Mapping the ocean’s unseen heroes
Adrift, an online citizen science project, connects the public to the conditions of microscopic marine microbes as they are propelled around the globe by ocean currents.
The picture of how climate change is impacting our ocean is often told via its larger inhabitants: scrawny polar bears, bleached coral, dwindling catch in fishing nets. But, just as importantly, microscopic marine organisms play an essential role in our biosphere.
Not only do marine microbes form the foundational building blocks of the underwater food-web, but it’s estimated that marine microbes consume almost 50% of the Earth’s carbon dioxide through the process of photosynthesis.
Invisible to the naked eye, the health and movement of marine microbes that drift as part of the plankton is difficult to picture even for scientists – let alone everyday citizens.
This challenge, to visualise the range of conditions that drifting marine microbes encounter, brought a group of expert scientists and visual designers from UTS together on a path to create the online citizen science project Adrift.

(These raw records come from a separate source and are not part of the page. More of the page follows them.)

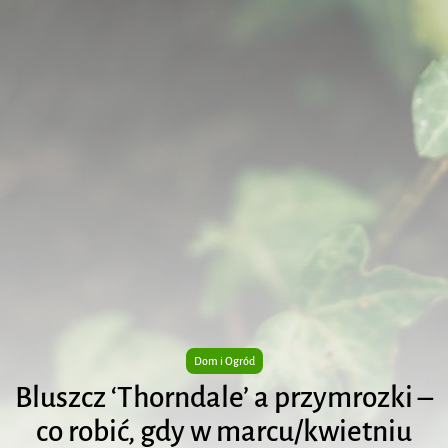
Dom i Ogród
Bluszcz ‘Thorndale’ a przymrozki –
co robić, gdy w marcu/kwietniu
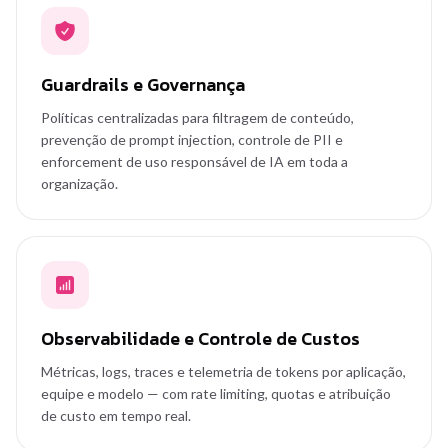
Guardrails e Governança
Políticas centralizadas para filtragem de conteúdo,
prevenção de prompt injection, controle de PII e
enforcement de uso responsável de IA em toda a
organização.
Observabilidade e Controle de Custos
Métricas, logs, traces e telemetria de tokens por aplicação,
equipe e modelo — com rate limiting, quotas e atribuição
de custo em tempo real.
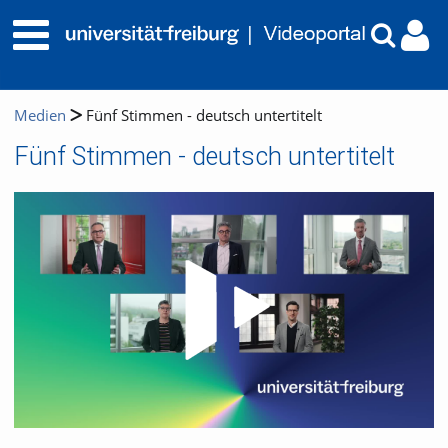
Medien
Fünf Stimmen - deutsch untertitelt
Fünf Stimmen - deutsch untertitelt
Video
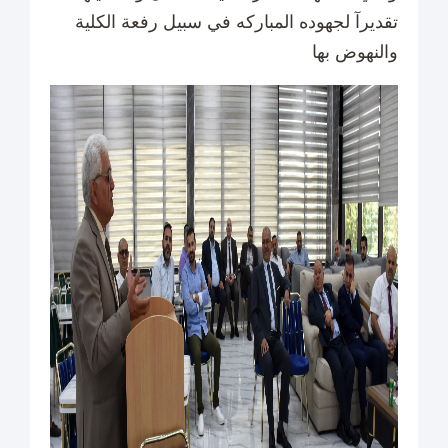
تقديرآ لجهوده المباركه في سبيل رفعة الكلية
والنهوض بها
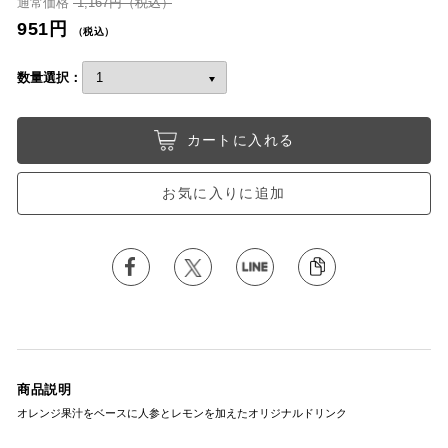
通常価格
1,167円（税込）
951円
（税込）
数量選択：
カートに入れる
お気に入りに追加
商品説明
オレンジ果汁をベースに人参とレモンを加えたオリジナルドリンク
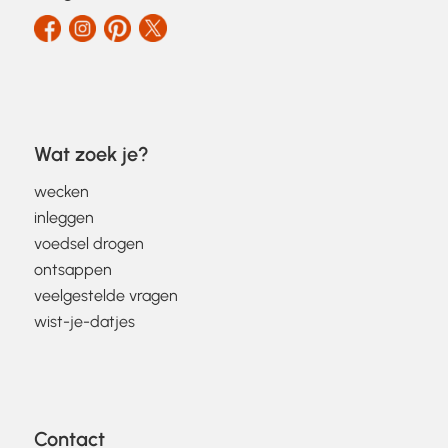
Wat zoek je?
wecken
inleggen
voedsel drogen
ontsappen
veelgestelde vragen
wist-je-datjes
Contact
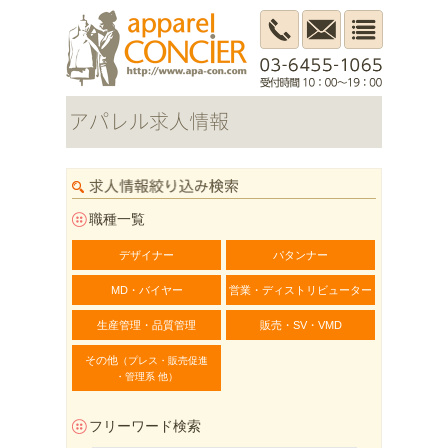
職種一覧
デザイナー
パタンナー
MD・バイヤー
営業・ディストリビューター
生産管理・品質管理
販売・SV・VMD
その他
（プレス・販売促進
・管理系 他）
フリーワード検索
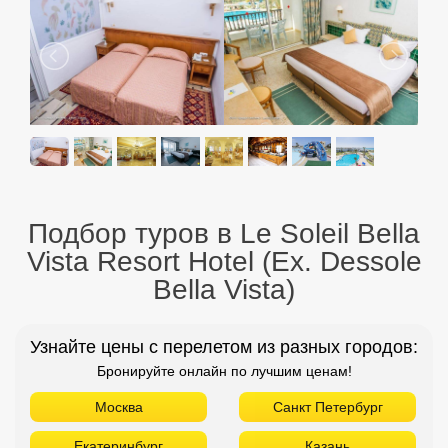
Подбор туров в Le Soleil Bella
Vista Resort Hotel (Ex. Dessole
Bella Vista)
Узнайте цены с перелетом из разных городов:
Бронируйте онлайн по лучшим ценам!
Москва
Санкт Петербург
Екатеринбург
Казань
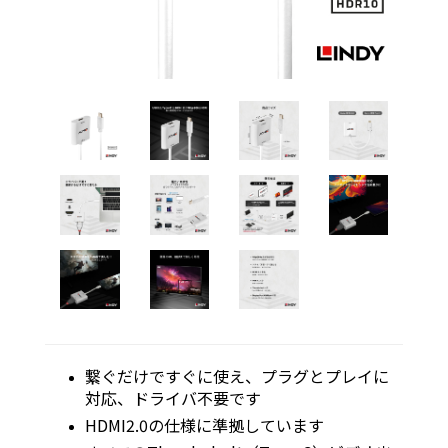
繋ぐだけですぐに使え、プラグとプレイに
対応、ドライバ不要です
HDMI2.0の仕様に準拠しています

Adrift is a portal that connects the public with the lives of microscopic marine microbes as they are propelled around the globe by ocean currents, with temperature and nutrient availability changing along the way.
Lead researcher and biological oceanographer Professor Martina Doblin from the University of Technology Sydney, says Adrift is designed to engage a diversity of participants, including those who may not have technical or scientific expertise.
“We want to give people a view of what conditions microbes experience in different parts of the ocean, to provide clues about their capacity to adapt to the relatively fast pace of human-induced changes in ocean conditions.
“So, as they’re drifting in different surface currents, microbes experience diverse conditions along their paths.
“Scientists can’t be in the ocean to look at the plankton in all these places, so we have created a method to visualise their experience based on ocean simulations,” says Doblin.
Doblin says that the collaborative aspect of the project – which includes data visualisation experts Professor Kate Sweetapple and Dr Jacquie Lorber Kasunic from the UTS Design School, and Nancy Longnecker, Professor of Science Communication at Otago University in New Zealand – was essential to the success of Adrift.
Adrift is funded by the Inspiring Australia, Science Engagement Scheme, (Department of Innovation Industry and Science). Project partners are the Australian Bureau of Meteorology and the Integrated Marine Observing System (IMOS).